Estratto della pagina:
/---

Ulteriori motivi sulla necessità di orientare l’applicazione
della norma si individuano nell’importanza, da un lato, di fornire
criteri guida in modo da agevolare i comportamenti amministrativi dei
comuni evitando possibili
assunzioni di atti
illegittimi; dall’altro, nell’esigenza di assicurare, mediante una certezza interpretativa, tutela
ai professionisti in
considerazione delle notevoli
responsabilità affidate agli
stessi su compiti
in precedenza assegnati
agli uffici pubblici.

\---

Record forniti:
/---

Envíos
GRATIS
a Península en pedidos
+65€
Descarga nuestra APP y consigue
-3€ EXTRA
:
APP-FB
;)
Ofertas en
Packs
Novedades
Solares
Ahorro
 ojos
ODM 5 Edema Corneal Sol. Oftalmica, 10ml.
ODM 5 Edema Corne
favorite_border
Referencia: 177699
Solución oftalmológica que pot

\---

Consegne:
A - In base al brano sull'applicazione della norma, spiega perché occorre assicurare una certezza interpretativa ai professionisti. Rispondi con una o due frasi.
B - Restituisci senza alcuna modifica tutte le righe dei record.
Il brano e i record non hanno alcun legame tra loro.

Risposte all'esercizio:
A - La certezza interpretativa serve a garantire tutela ai professionisti. Ciò è necessario per le notevoli responsabilità loro affidate su compiti in precedenza assegnati agli uffici pubblici.

B -
Envíos
GRATIS
a Península en pedidos
+65€
Descarga nuestra APP y consigue
-3€ EXTRA
:
APP-FB
;)
Ofertas en
Packs
Novedades
Solares
Ahorro
 ojos
ODM 5 Edema Corneal Sol. Oftalmica, 10ml.
ODM 5 Edema Corne
favorite_border
Referencia: 177699
Solución oftalmológica que pot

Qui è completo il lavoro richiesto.